Quick Fix Regulation postpones certain ESRS requirements for first wave companies
On 10 November 2025, Commission Delegated Regulation (EU) 2025/1416 amending Delegated Regulation (EU) 2023/2772 (the Quick Fix Regulation) was published in the Official Journal and entered into force on 13 November 2025.
The Quick Fix Regulation addresses sustainability reporting requirements for "first wave" companies under the Corporate Sustainability Reporting Directive ((EU) 2022/2464), which were required to start reporting in 2025 for the 2024 financial year. While the Postponement Directive (EU) 2025/794 postponed sustainability reporting requirements for "second wave" and "third wave" companies by two years, it did not provide relief for first wave companies.
The Quick Fix Regulation defers the requirement for first wave companies to report on the anticipated financial effects of certain sustainability-related risks until the 2027 financial year.
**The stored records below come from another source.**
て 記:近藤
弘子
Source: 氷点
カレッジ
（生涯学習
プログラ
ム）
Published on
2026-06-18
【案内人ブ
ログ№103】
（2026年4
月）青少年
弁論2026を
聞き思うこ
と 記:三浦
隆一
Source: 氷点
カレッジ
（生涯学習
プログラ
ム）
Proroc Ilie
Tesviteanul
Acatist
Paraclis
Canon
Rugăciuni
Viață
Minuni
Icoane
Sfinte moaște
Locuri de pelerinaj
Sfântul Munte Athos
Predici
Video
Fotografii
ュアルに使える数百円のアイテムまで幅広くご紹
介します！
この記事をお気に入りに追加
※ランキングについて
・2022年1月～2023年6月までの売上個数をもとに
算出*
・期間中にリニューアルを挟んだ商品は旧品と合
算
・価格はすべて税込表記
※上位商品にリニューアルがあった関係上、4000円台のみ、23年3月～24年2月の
It also allows all first wave companies to benefit from the phase-in provisions relating to European Sustainability Reporting Standards (ESRS) E4 (biodiversity and ecosystems), ESRS S2 (workers in the value chain), ESRS S3 (affected communities) and ESRS S4 (consumers and end-users), which previously applied only to companies with up to 750 employees.
Additionally, it extends to first wave companies the safeguard provision that allows a company using temporary exemptions for a complete topic standard to report certain summarised information on the topic if it is material.
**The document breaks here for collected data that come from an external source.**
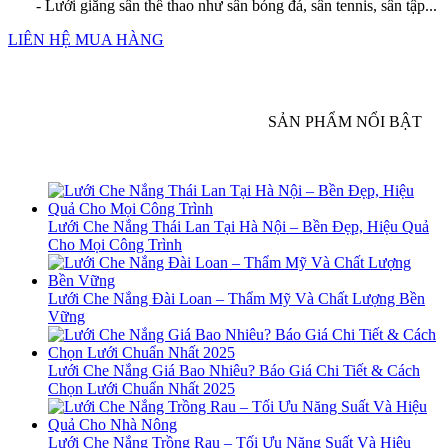
- Lưới giăng sân thể thao như sân bóng đá, sân tennis, sân tập...
LIÊN HỆ MUA HÀNG
SẢN PHẨM NỔI BẬT
Lưới Che Nắng Thái Lan Tại Hà Nội – Bền Đẹp, Hiệu Quả
Cho Mọi Công Trình
Lưới Che Nắng Đài Loan – Thẩm Mỹ Và Chất Lượng Bền
Vững
Lưới Che Nắng Giá Bao Nhiêu? Báo Giá Chi Tiết & Cách
Chọn Lưới Chuẩn Nhất 2025
Lưới Che Nắng Trồng Rau – Tối Ưu Năng Suất Và Hiệu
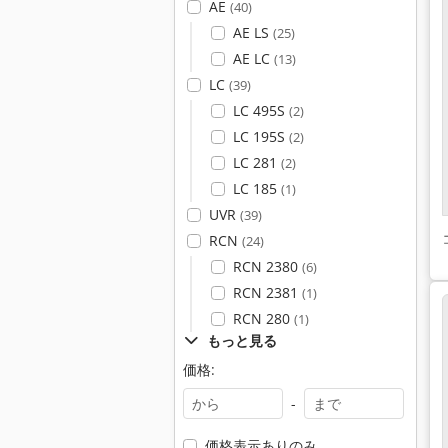
AE
(40)
AE LS
(25)
AE LC
(13)
LC
(39)
LC 495S
(2)
LC 195S
(2)
LC 281
(2)
LC 185
(1)
UVR
(39)
RCN
(24)
RCN 2380
(6)
RCN 2381
(1)
RCN 280
(1)
もっと見る
価格:
-
価格表示ありのみ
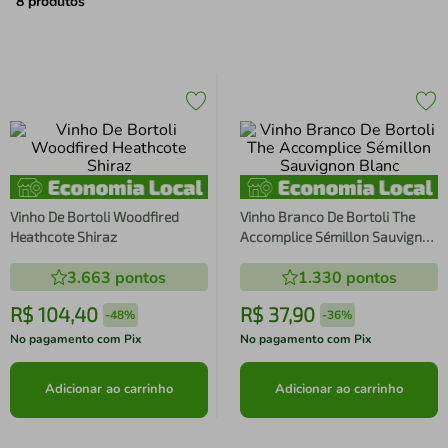
air fryer
4
º
8
produtos
iphone
5
º
Vinho De Bortoli Woodfired
Vinho Branco De Bortoli The
Heathcote Shiraz
Accomplice Sémillon Sauvignon
Blanc
3.663
pontos
1.330
pontos
R$
104
,
40
R$
37
,
90
-
48%
-
36%
No pagamento com Pix
No pagamento com Pix
Adicionar ao carrinho
Adicionar ao carrinho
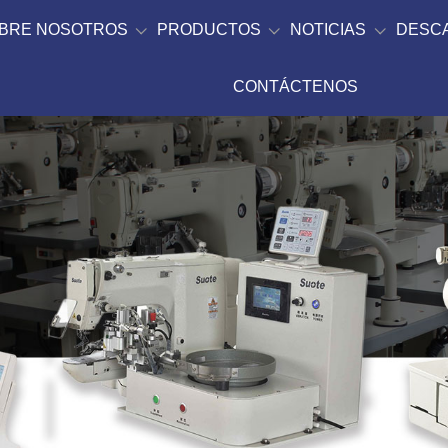
BRE NOSOTROS
PRODUCTOS
NOTICIAS
DESC
CONTÁCTENOS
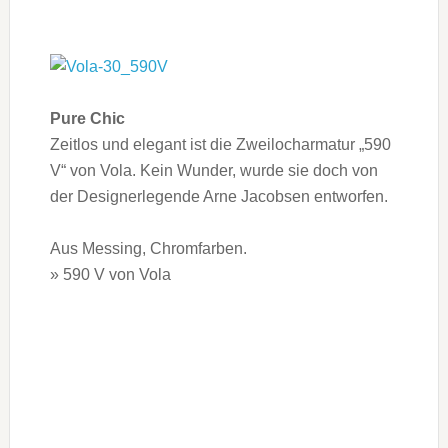
Pure Chic
Zeitlos und elegant ist die Zweilocharmatur „590
V“ von Vola. Kein Wunder, wurde sie doch von
der Designerlegende Arne Jacobsen entworfen.
Aus Messing, Chromfarben.
» 590 V von Vola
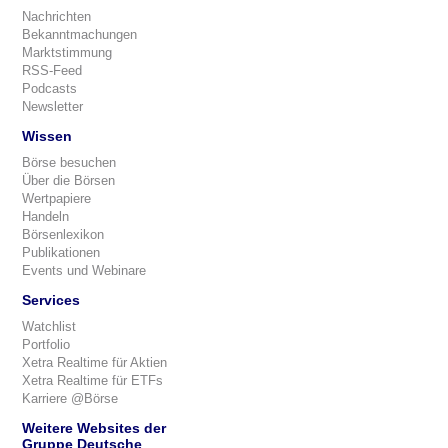
Nachrichten
Bekanntmachungen
Marktstimmung
RSS-Feed
Podcasts
Newsletter
Wissen
Börse besuchen
Über die Börsen
Wertpapiere
Handeln
Börsenlexikon
Publikationen
Events und Webinare
Services
Watchlist
Portfolio
Xetra Realtime für Aktien
Xetra Realtime für ETFs
Karriere @Börse
Weitere Websites der
Gruppe Deutsche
The Quick Fix Regulation applies retrospectively to financial years beginning on or after 1 January 2025. The Commission and the European Financial Reporting Advisory Group (EFRAG) are also working on separate legislation to simplify and clarify the ESRS Regulation.
European Parliament introduces amendments to proposed EU Climate Law Regulation
On 13 November 2025, the European Parliament adopted amendments to the European Commission's proposal for a regulation amending Regulation (EU) 2021/1119 establishing the framework for achieving climate neutrality, which would set a 2040 greenhouse gas emissions reduction target of 90% of 1990 emissions.
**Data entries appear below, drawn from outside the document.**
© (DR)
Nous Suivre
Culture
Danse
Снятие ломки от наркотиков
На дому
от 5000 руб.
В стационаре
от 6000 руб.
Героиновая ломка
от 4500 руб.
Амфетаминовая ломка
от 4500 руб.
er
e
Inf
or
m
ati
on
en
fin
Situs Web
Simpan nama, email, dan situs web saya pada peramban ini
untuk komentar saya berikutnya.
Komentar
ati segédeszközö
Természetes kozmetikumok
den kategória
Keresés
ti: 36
While endorsing the 90% reduction target for emissions by 2040 compared with 1990 levels, the Parliament adopted several amendments. On international carbon credits, from 2036 up to 5% of net emission reductions could come from high-quality credits from partner countries (as opposed to 3% proposed by the Commission), with robust safeguards. The Parliament also backs delaying the start of the EU Emissions Trading System by one year, from 2027 to 2028.
On the 2040 target review, the Parliament calls on the Commission to review progress every two years and, if needed, propose changes to the climate law, adjusting the 2040 target or introducing measures to reinforce the framework and safeguard competitiveness, prosperity and social cohesion.
The Council adopted its negotiating mandate on 5 November 2025, meaning informal trilogue negotiations are now expected to start.
UK
Consultation on expanding climate change agreement scheme eligibility
HM Revenue & Customs has launched a consultation which runs until 2 December 2025 on draft regulations to expand and refine the Climate Change Agreement (CCA) Scheme from January 2027. Following the government's October 2024 commitment to a new six-year CCA scheme, the consultation proposes adding three new eligible processes:
- Mechanical recycling of plastic.
- Packaging of spirits.
- Production of batteries for electric vehicles.
The draft regulations also introduce technical amendments to consolidate and better define eligibility conditions for existing processes within the scheme, without excluding any businesses currently carrying out eligible activities. The consultation seeks stakeholder feedback on the statutory instrument's drafting to ensure the policy intent is delivered correctly and efficiently.